Ils nous restent encore plusieurs côtes à monter avant d'arriver à Lévis et rejoindre la piste cyclable le Parcours des Anses. Gilles (Aubé) et Claude semblent avoir pris goût aux côtes car il dépasse la rue St-Joseph et pédalent avec ardeur pour atteindre le sommet d'une nouvelle côte. C'est Gilles (Boily) qui se charge d'aller les rattraper et les ramener sur la bonne route. Décidément, il a des réserves d'énergie inépuisables notre ami Gilles.

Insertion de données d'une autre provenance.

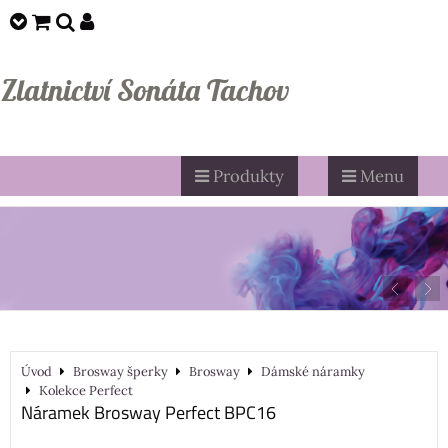
Zlatnictví Sonáta Tachov
Produkty
Menu
Úvod
Brosway šperky
Brosway
Dámské náramky
Kolekce Perfect
Náramek Brosway Perfect BPC16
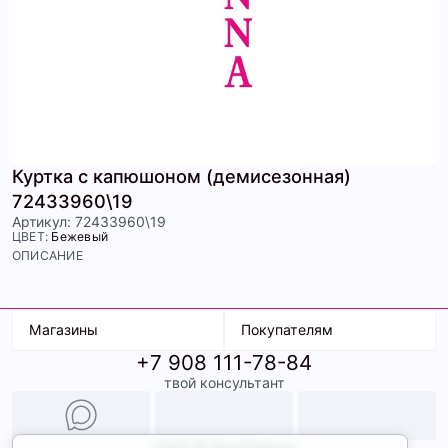
Куртка с капюшоном (демисезонная)
72433960\19
Артикул: 72433960\19
ЦВЕТ:
Бежевый
ОПИСАНИЕ
Магазины
Покупателям
+7 908 111-78-84
К. Маркса, 18
Доставка
твой консультант
Ленина, 15
Условия оплаты
ТК Терминал
Обмен и возврат
ТРК Континент
Подарочные карты
Образы
2026 © ShopDaAnna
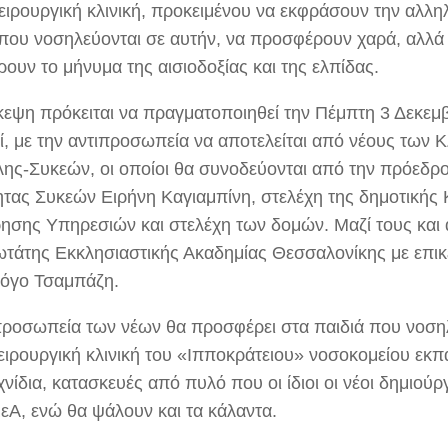
ειρουργική κλινική, προκειμένου να εκφράσουν την αλλη
 που νοσηλεύονται σε αυτήν, να προσφέρουν χαρά, αλλά
ουν το μήνυμα της αισιοδοξίας και της ελπίδας.
κεψη πρόκειται να πραγματοποιηθεί την Πέμπτη 3 Δεκεμβ
ί, με την αντιπροσωπεία να αποτελείται από νέους των
ης-Συκεών, οι οποίοι θα συνοδεύονται από την πρόεδρο
ητας Συκεών Ειρήνη Καγιαμπίνη, στελέχη της δημοτικής
ρησης Υπηρεσιών και στελέχη των δομών. Μαζί τους και
ωτάτης Εκκλησιαστικής Ακαδημίας Θεσσαλονίκης με επι
όγο Τσαμπάζη.
προσωπεία των νέων θα προσφέρει στα παιδιά που νοση
ειρουργική κλινική του «Ιπποκράτειου» νοσοκομείου εκπα
χνίδια, κατασκευές από πυλό που οι ίδιοι οι νέοι δημιού
Α, ενώ θα ψάλουν και τα κάλαντα.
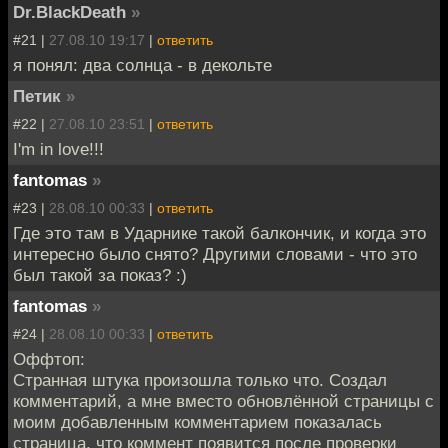
Dr.BlackDeath
»
#21 |
27.08.10 19:17
|
ответить
я понял: два солнца - в декольте
Петик
»
#22 |
27.08.10 23:51
|
ответить
I'm in love!!!
fantomas
»
#23 |
28.08.10 00:33
|
ответить
Где это там в Ударнике такой балкончик, и когда это
интересно было снято? Другими словами - что это
был такой за показ? :)
fantomas
»
#24 |
28.08.10 00:33
|
ответить
Оффтоп:
Странная штука произошла только что. Создал
комментарий, а мне вместо обновлённой страницы с
моим добавленным комментарием показалась
страница, что коммент появится после проверки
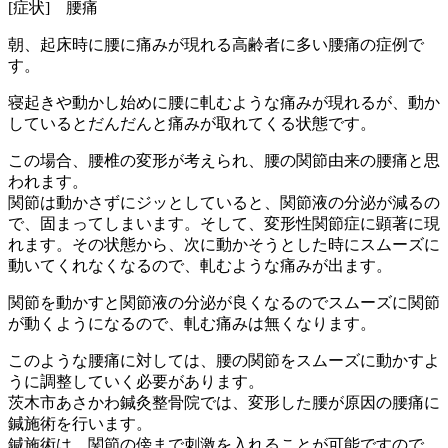
[症状] 腰痛
朝、起床時に腰に痛みが現れる高齢者に多い腰痛の症例で
す。
寝起きや動かし始めに腰に軋むような痛みが現れるが、動か
しているとだんだんと痛みが取れてくる状態です。
この場合、腰椎の変形が考えられ、腰の関節由来の腰痛と思
われます。
関節は動かさずにジッとしていると、関節液の分泌が減るの
で、固まってしまいます。そして、変形性関節症に顕著に現
れます。その状態から、次に動かそうとした時にスムーズに
動いてくれなくなるので、軋むような痛みが出ます。
関節を動かすと関節液の分泌が良くなるのでスムーズに関節
が動くようになるので、軋む痛みは無くなります。
このような腰痛に対しては、腰の関節をスムーズに動かすよ
うに調整していく必要があります。
茨木市あさかわ鍼灸整骨院では、変形した腰が原因の腰痛に
鍼施術を行います。
鍼施術は、関節の傍まで刺激を入れることが可能ですので、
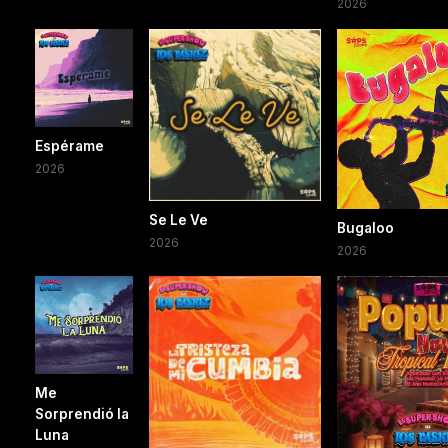
2026
Espérame
2026
Se Le Ve
Bugaloo
2026
2026
Me
Sorprendió la
Luna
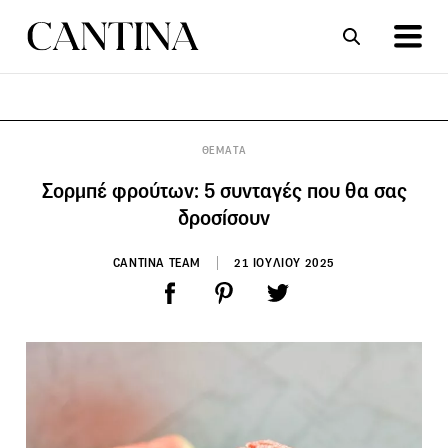
ΣΥΝΤΑΓΕΣ
ΑΡΘΡΑ
ΘΕΜΑΤΑ
Σορμπέ φρούτων: 5 συνταγές που θα σας
δροσίσουν
CANTINA TEAM
21 ΙΟΥΛΙΟΥ 2025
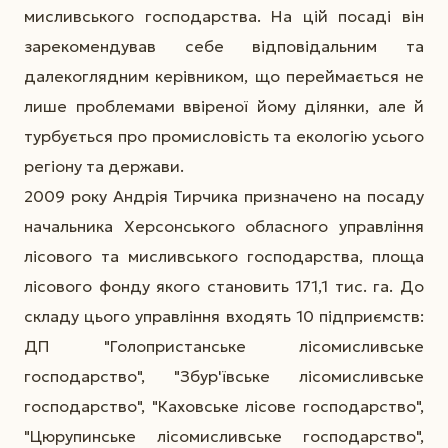
мисливського господарства. На цій посаді він
зарекомендував себе відповідальним та
далекоглядним керівником, що переймається не
лише проблемами ввіреної йому ділянки, але й
турбується про промисловість та екологію усього
регіону та держави.
2009 року Андрія Тирчика призначено на посаду
начальника Херсонського обласного управління
лісового та мисливського господарства, площа
лісового фонду якого становить 171,1 тис. га. До
складу цього управління входять 10 підприємств:
ДП "Голопристанське лісомисливське
господарство", "Збур'ївське лісомисливське
господарство", "Каховське лісове господарство",
"Цюрупинське лісомисливське господарство",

Le Parcours des Anses à la hauteur de Lévis nous offre de merveilleux coups d'œil sur la ville de Québec. La vue du Château Frontenac au haut du Cap Diamant est toujours saisissante de beauté et malgré que Serge et moi ayons grandi dans ce décor, nous ressentons toujours le même plaisir à le contempler sous tous ses angles Château Frontenanc à Québec

Un voyage que nous avons commencé à trois se termine à cinq et quel plaisir se fut de partager ensemble ses moments de camaraderie, de découvertes et d'efforts. En treize jours nous avons parcouru 550 kilomètres, ce qui n'est certainement pas un record, mais sûrement une bonne moyenne de moments heureux et de souvenirs qui resteront gravés dans nos mémoires pour longtemps. Je souhaite que nous aurons encore d'autres occasions de découvrir ensemble des coins de notre pays et que Gilles (Aubé) récupérera rapidement de ses problèmes de santé survenus cet hiver.